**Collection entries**
—————
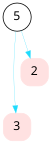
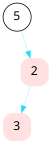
  digraph {
    fontname="Noto Sans"
    node [color="#ffe1e1" fillcolor="#ffe1e1" fontname="Noto Sans" fontsize=16 shape=box style="filled,rounded"]
    edge [color="#1FDBFD" fontname="Noto Sans" style="setlinewidth(0.3)"]
    5 [color=black fillcolor=white height=0.5 shape=ellipse width=0.5]
    n2 [height=0.5 label=3 width=0.5]
    2 [height=0.5 width=0.5]
-   5 -> n2
+   2 -> n2
    5 -> 2
  }
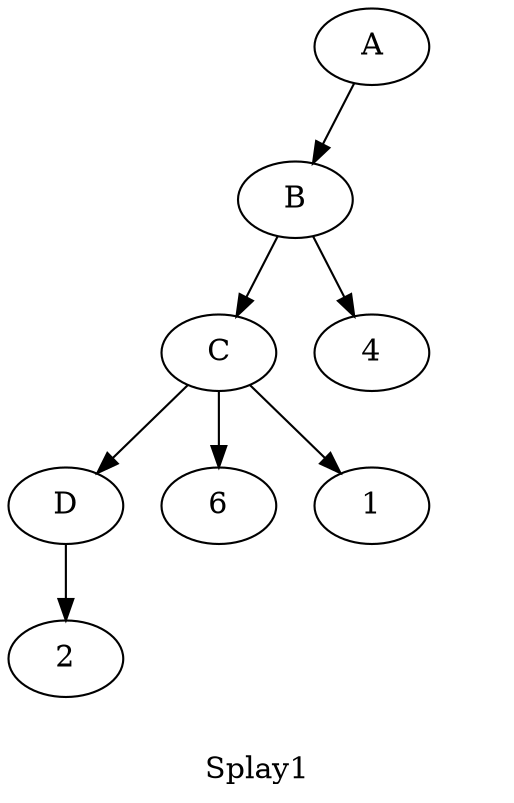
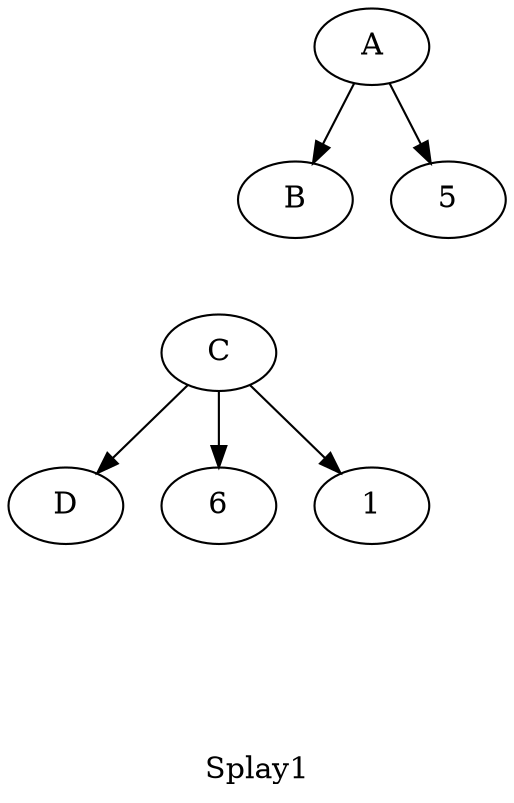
  digraph {
    label=Splay1
    A
    B
+   5
    C
-   4
    D
    n7 [label=6]
    1
-   2
    A -> B
-   B -> C
-   B -> 4
+   A -> 5
    C -> D
    C -> n7
    C -> 1
-   D -> 2
  }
—————
**PROBLEM DESCRIPTION**
Write out every line of the entries above as one numbered list. Skip any blank lines and leave out the pictures.

**WRITTEN ANSWER**
1.   digraph {
2.     fontname="Noto Sans"
3.     node [color="#ffe1e1" fillcolor="#ffe1e1" fontname="Noto Sans" fontsize=16 shape=box style="filled,rounded"]
4.     edge [color="#1FDBFD" fontname="Noto Sans" style="setlinewidth(0.3)"]
5.     5 [color=black fillcolor=white height=0.5 shape=ellipse width=0.5]
6.     n2 [height=0.5 label=3 width=0.5]
7.     2 [height=0.5 width=0.5]
8. -   5 -> n2
9. +   2 -> n2
10.     5 -> 2
11.   }
12.   digraph {
13.     label=Splay1
14.     A
15.     B
16. +   5
17.     C
18. -   4
19.     D
20.     n7 [label=6]
21.     1
22. -   2
23.     A -> B
24. -   B -> C
25. -   B -> 4
26. +   A -> 5
27.     C -> D
28.     C -> n7
29.     C -> 1
30. -   D -> 2
31.   }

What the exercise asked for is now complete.